O problema é dificílimo porque não se vê solução. O Corinthians não é um devedor comum. Já a Caixa não pode aceitar o calote
Diz um ditado nem tão popular que, se você tem uma dívida de R$ 1 milhão com o banco, o problema é seu. Se a dívida for de R$ 1 bilhão, o problema é do banco. A quantidade de zeros muda a perspectiva sobre quem está em desvantagem, porque indica o tamanho do risco assumido por cada uma das partes. Esta é mais ou menos a situação em que está a Caixa Econômica Federal no caso do estádio do Corinthians — problema que está sem solução há muitos anos e continua sem desfecho.
O assunto voltou ao noticiário por causa da recente e frustrada tentativa de chegar a um novo acordo, para viabilizar o pagamento da dívida que o clube tem com o banco público. No fim do mandato de Duílio Monteiro Alves, o Corinthians ofereceu o contrato de naming rights e uma operação envolvendo precatórios. A Caixa recusou. Agora, no início da administração de Augusto Melo, a nova diretoria viajou a Brasília para recomeçar a negociação. Não se sabe no que dará.

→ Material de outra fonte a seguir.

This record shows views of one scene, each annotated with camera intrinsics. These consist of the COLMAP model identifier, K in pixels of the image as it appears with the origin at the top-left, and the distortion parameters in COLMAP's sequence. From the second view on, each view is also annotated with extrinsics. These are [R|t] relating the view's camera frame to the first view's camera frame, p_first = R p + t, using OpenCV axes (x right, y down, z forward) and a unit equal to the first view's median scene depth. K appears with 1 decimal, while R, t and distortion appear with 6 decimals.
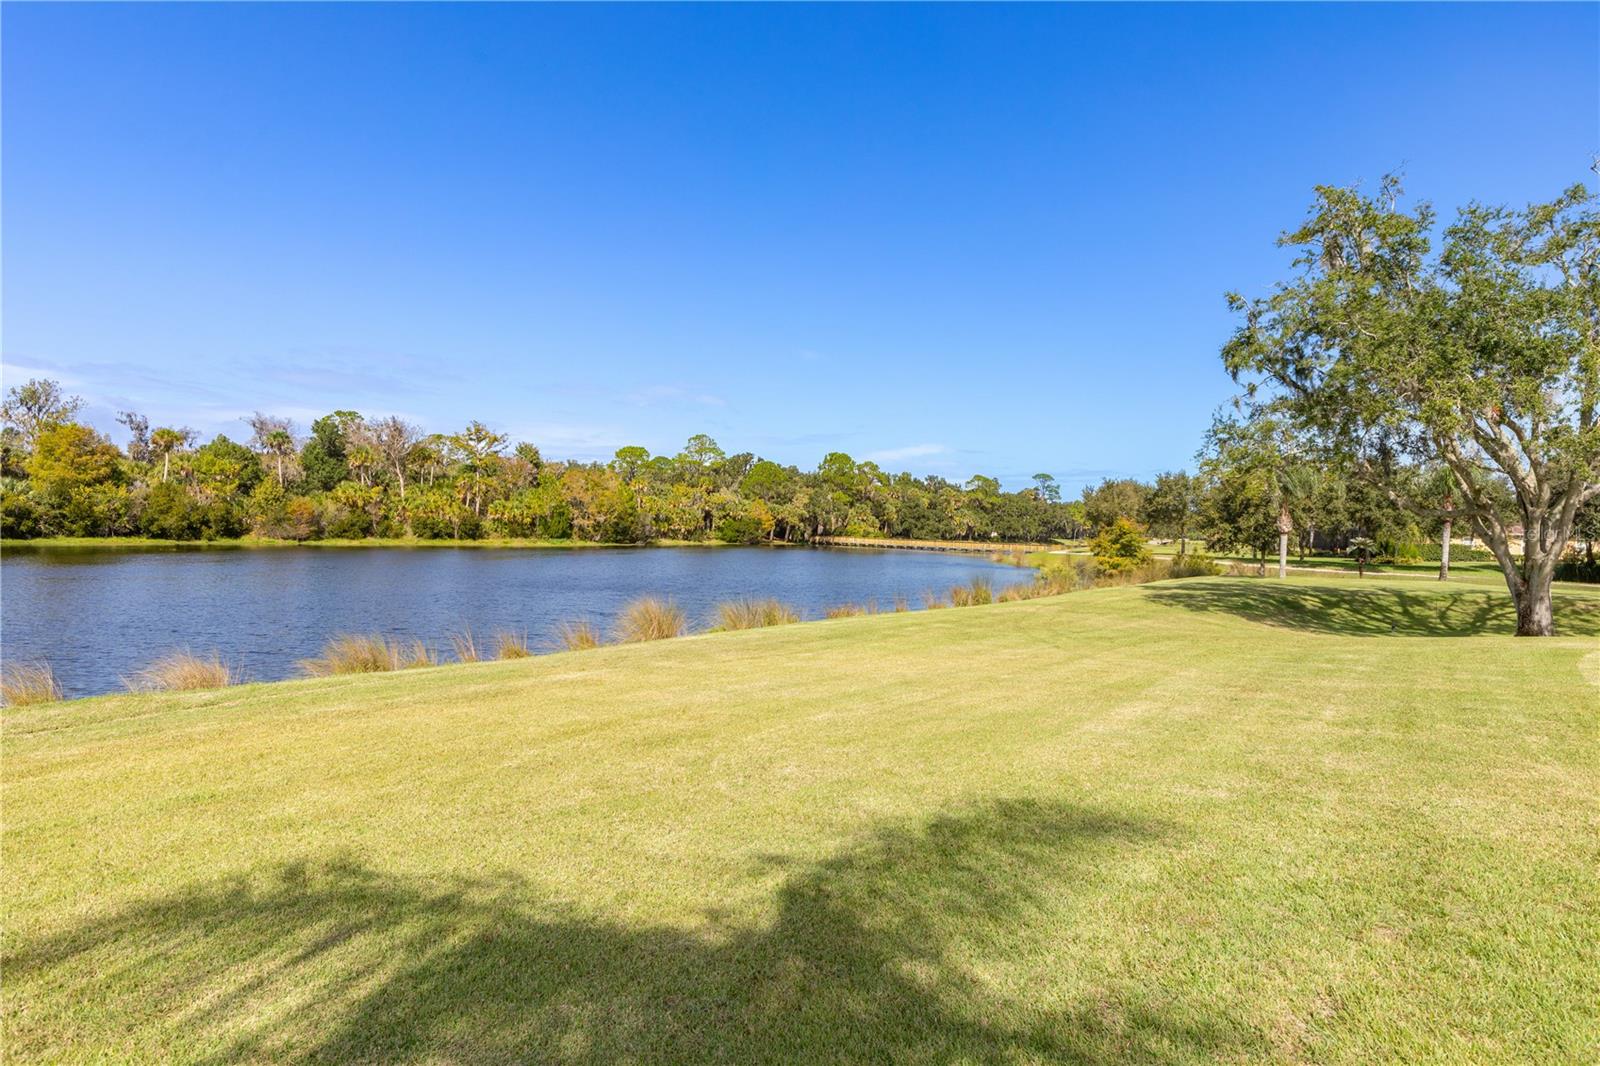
lens RADIAL K [[862.4, 0, 810.0], [0, 862.4, 534.3], [0, 0, 1]] dist [0.000382, 0.000488]
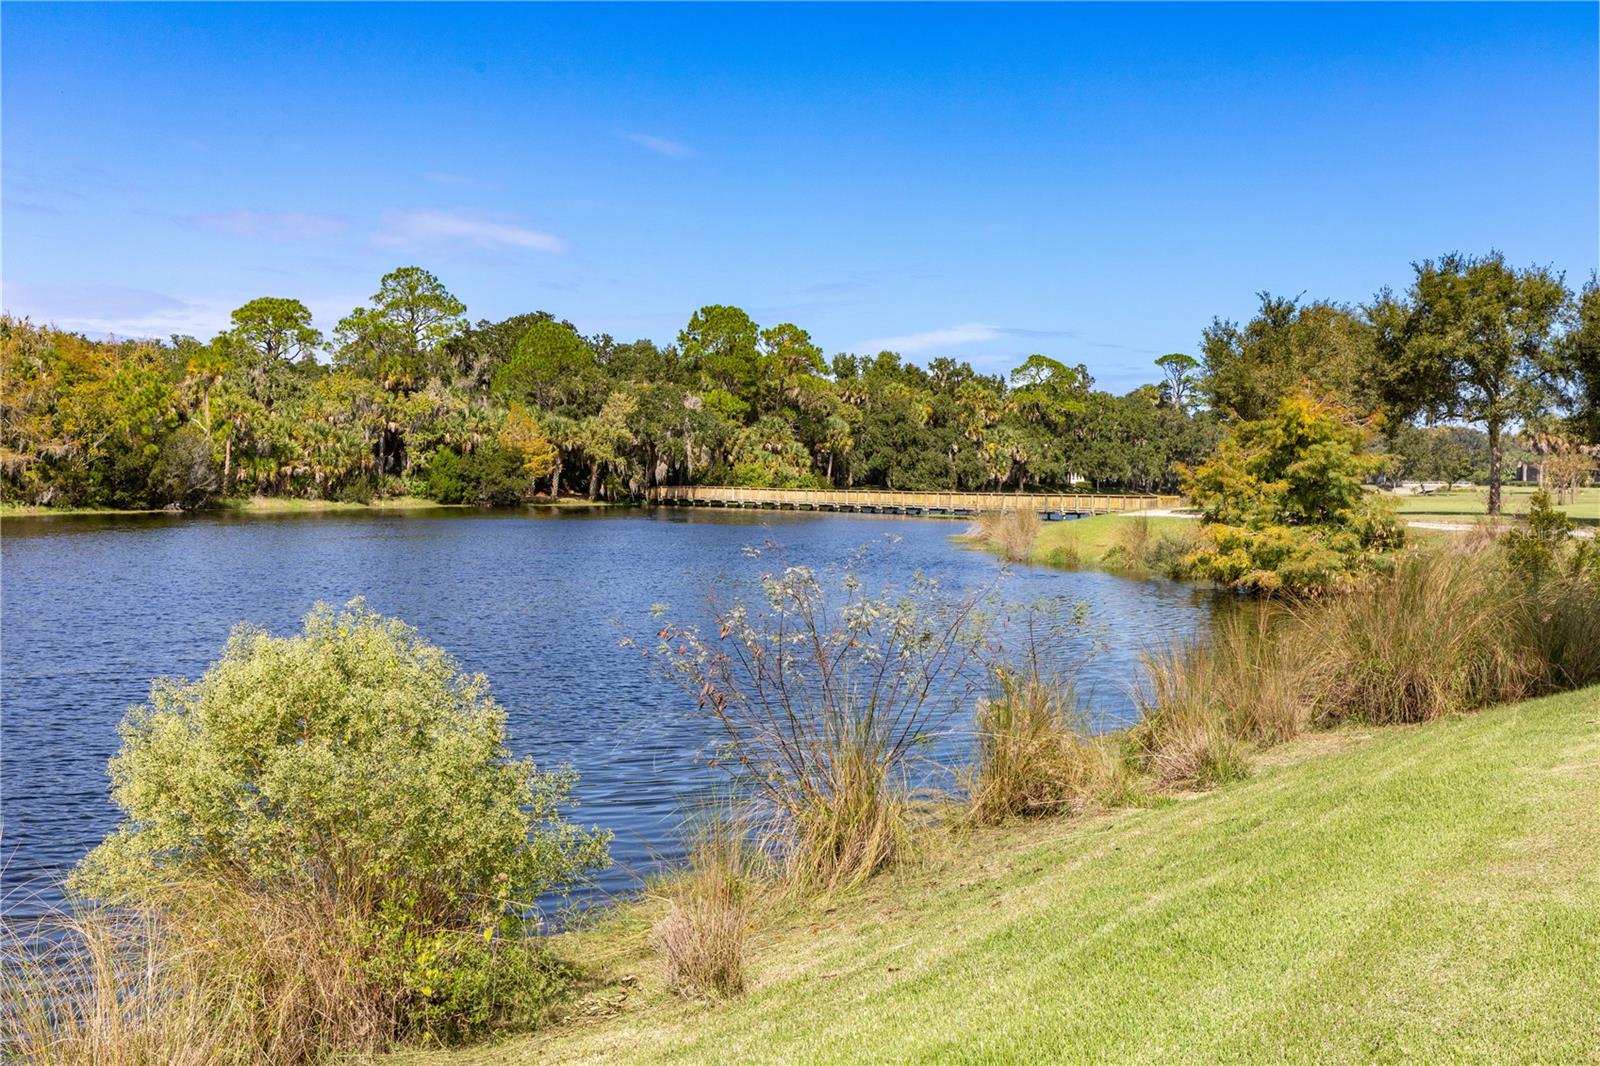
lens RADIAL K [[1524.9, 0, 818.2], [0, 1524.9, 533.0], [0, 0, 1]] dist [0.005752, -0.004336]
pose [[0.999765, -0.016792, 0.013686, 0.143505], [0.016392, 0.999449, 0.028857, 0.008564], [-0.014164, -0.028626, 0.999490, 0.363102]]
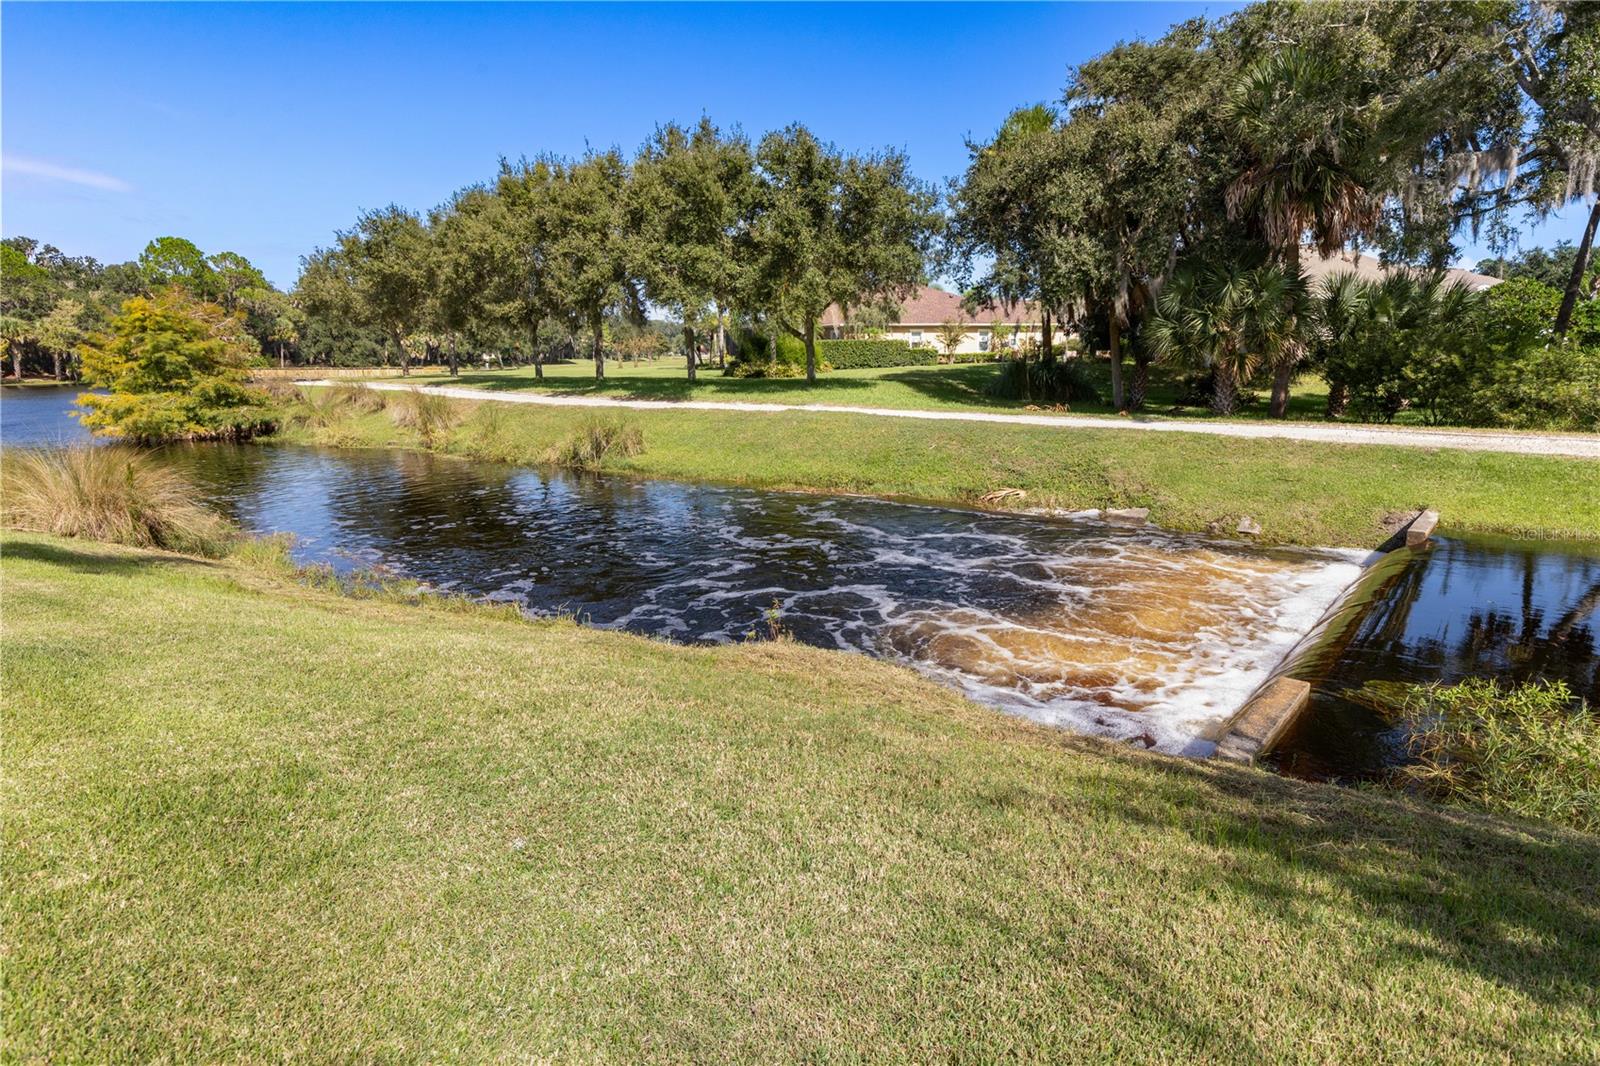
lens RADIAL K [[853.0, 0, 800.0], [0, 853.0, 533.0], [0, 0, 1]] dist [0.005336, 0.002205]
pose [[0.902079, -0.124809, 0.413131, 0.335274], [0.038863, 0.976873, 0.210260, 0.012930], [-0.429818, -0.173616, 0.886067, 0.366027]]
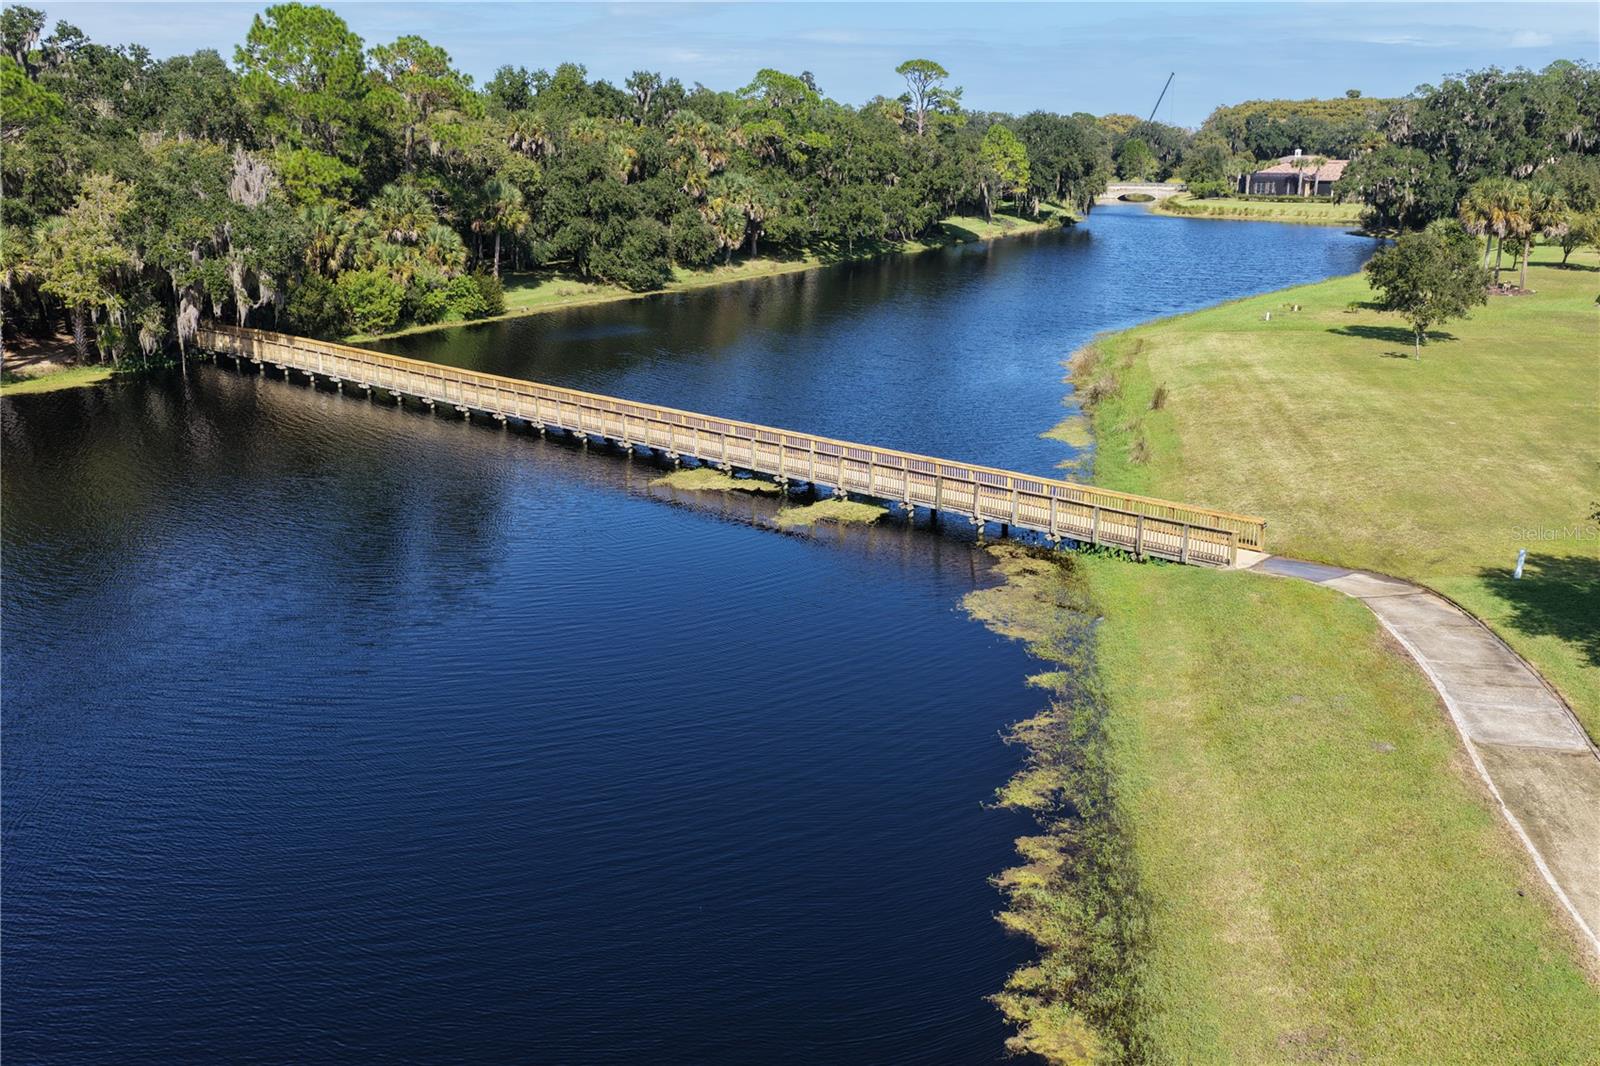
lens RADIAL K [[1331.0, 0, 800.0], [0, 1331.0, 533.0], [0, 0, 1]] dist [-0.019389, 0.041275]
pose [[0.974629, -0.089172, 0.205296, 0.179367], [0.029365, 0.960227, 0.277673, -0.086767], [-0.221892, -0.264599, 0.938483, 1.000499]]
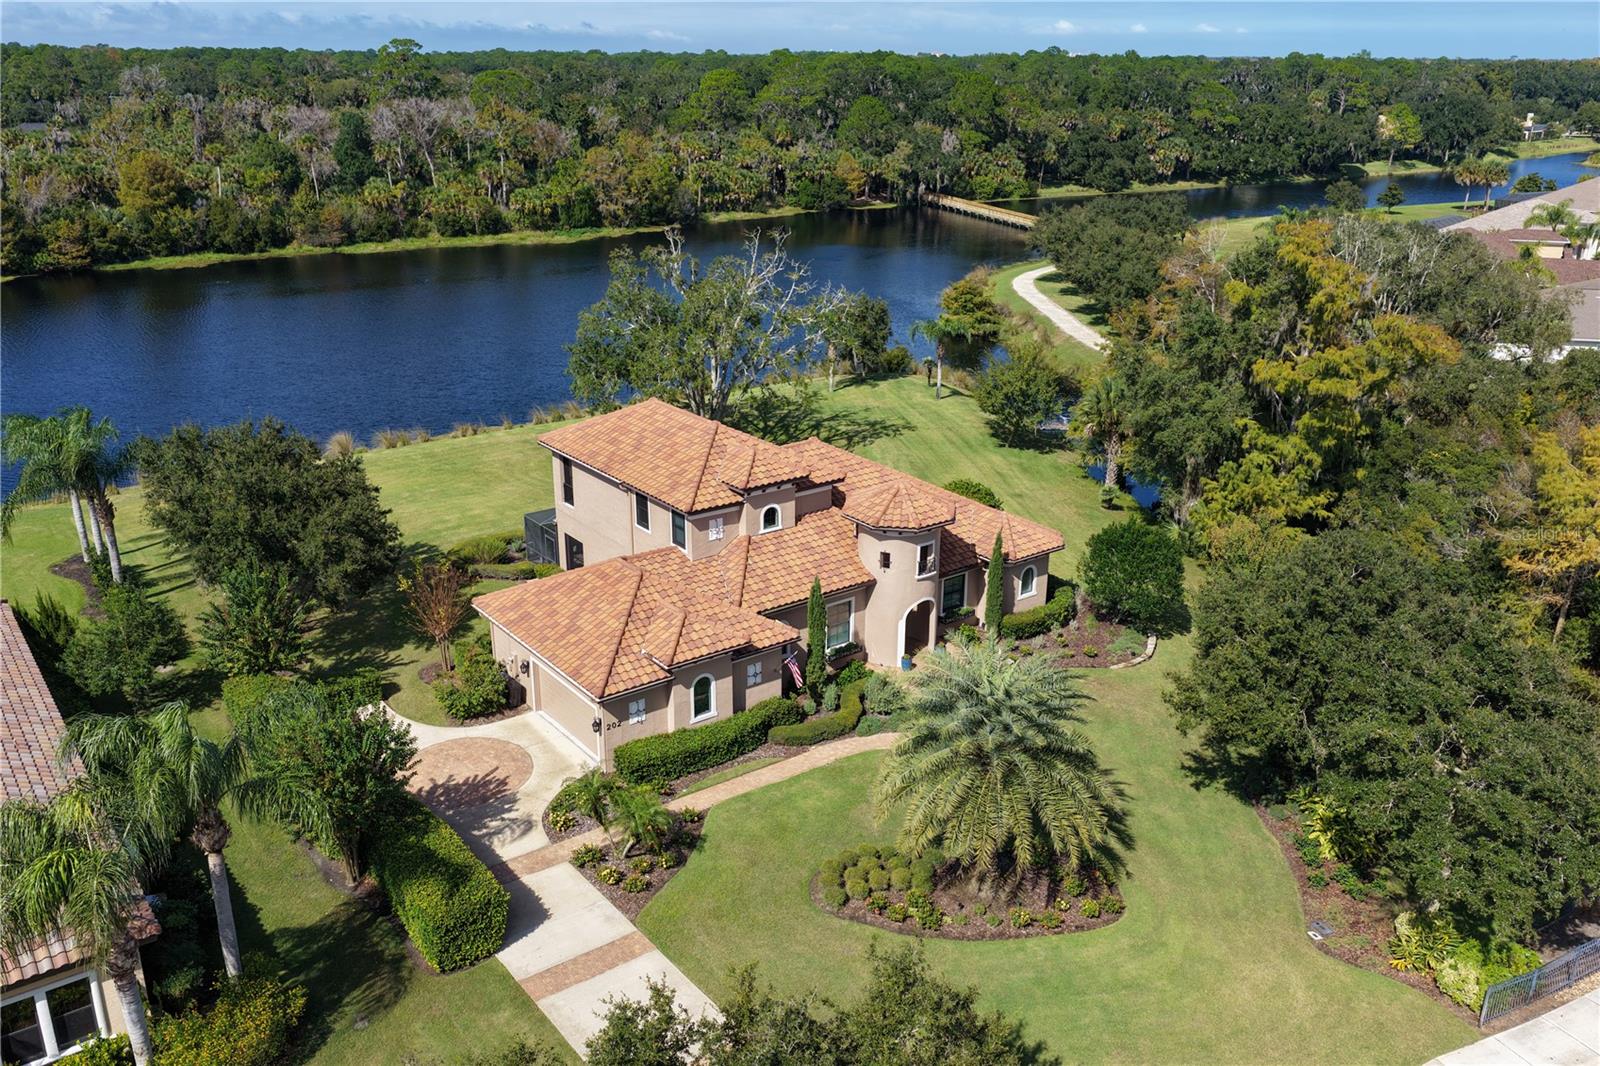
lens RADIAL K [[1331.0, 0, 800.0], [0, 1331.0, 533.0], [0, 0, 1]] dist [-0.019389, 0.041275]
pose [[0.959462, 0.074412, -0.271839, 0.467257], [0.018714, 0.945567, 0.324889, -0.190523], [0.281218, -0.316806, 0.905843, -0.479508]]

Essa história de precatórios vale ser recapitulada. O precatório é uma dívida que o governo — seja cidade, Estado ou União — tem com alguém. Digamos que esse alguém tenha o direito de receber R$ 1 milhão ao longo de dez anos, tanto faz o motivo. Ele pode receber conforme o prazo, ou, se tiver pressa ou necessidade, pode vender o título para outra pessoa por um valor muito mais baixo. “Você me dá R$ 100 mil, eu te dou o precatório, e você recebe R$ 1 milhão do governo”. Sacou?
O Corinthians pretendia ir ao mercado comprar os precatórios de um monte de gente, para então dar esses precatórios na mão da Caixa e quitar a sua dívida rapidamente. O Corinthians se daria bem, porque pagaria muito menos e se livraria do problema logo. Já a Caixa passaria a ter o governo como credor dela. A questão é que não se faz esse tipo de operação com banco público. Se a Caixa aceitasse, abriria um precedente perigoso para ela mesma em relação a vários outros credores.
Voltemos ao cerne do problema. Por que a Caixa está enrascada no caso do estádio? Pois as garantias de pagamento são frágeis e não parece haver meios para obrigar o clube a fazer o desembolso. Se um cidadão faz o financiamento de um apartamento, mas não paga as parcelas, o banco toma o imóvel dele e vende para outro. Se o Corinthians tem uma dívida para lá de R$ 700 milhões e não paga, o que a Caixa vai fazer? Executar o estádio e leiloar? Vender para o Santos?
É por isto que o Corinthians negocia, enrola, mas não resolve. Por um lado, é verdade que a taxa de juros atual faz com que qualquer dívida desse tamanho machuque o devedor. Por mais que se pague muito todo mês, a dívida em si baixa pouco. Por outro lado, o clube tem faturamento de centenas de milhões de reais. Por que não usar bilheteria, sócio-torcedor, patrocínio para pagar o estádio? Pois o futebol seria prejudicado, ao não dispor desse dinheiro. E, na real, a Caixa não sabe o que fazer.
O problema é dificílimo porque não se vê solução. O Corinthians não é um devedor comum. É um clube popular que está afundado em dívidas — e nem em campo tem vencido, o que só piora o humor. Já a Caixa não pode aceitar o calote, pois, banco público que é, a repercussão negativa prejudicaria a imagem do governo, do presidente Lula e do PT. Ficamos assim. Negocia, renegocia, vai para Brasília, tira foto com ministro. Ninguém resolve. Todo mundo sofre, mas sofre aos poucos.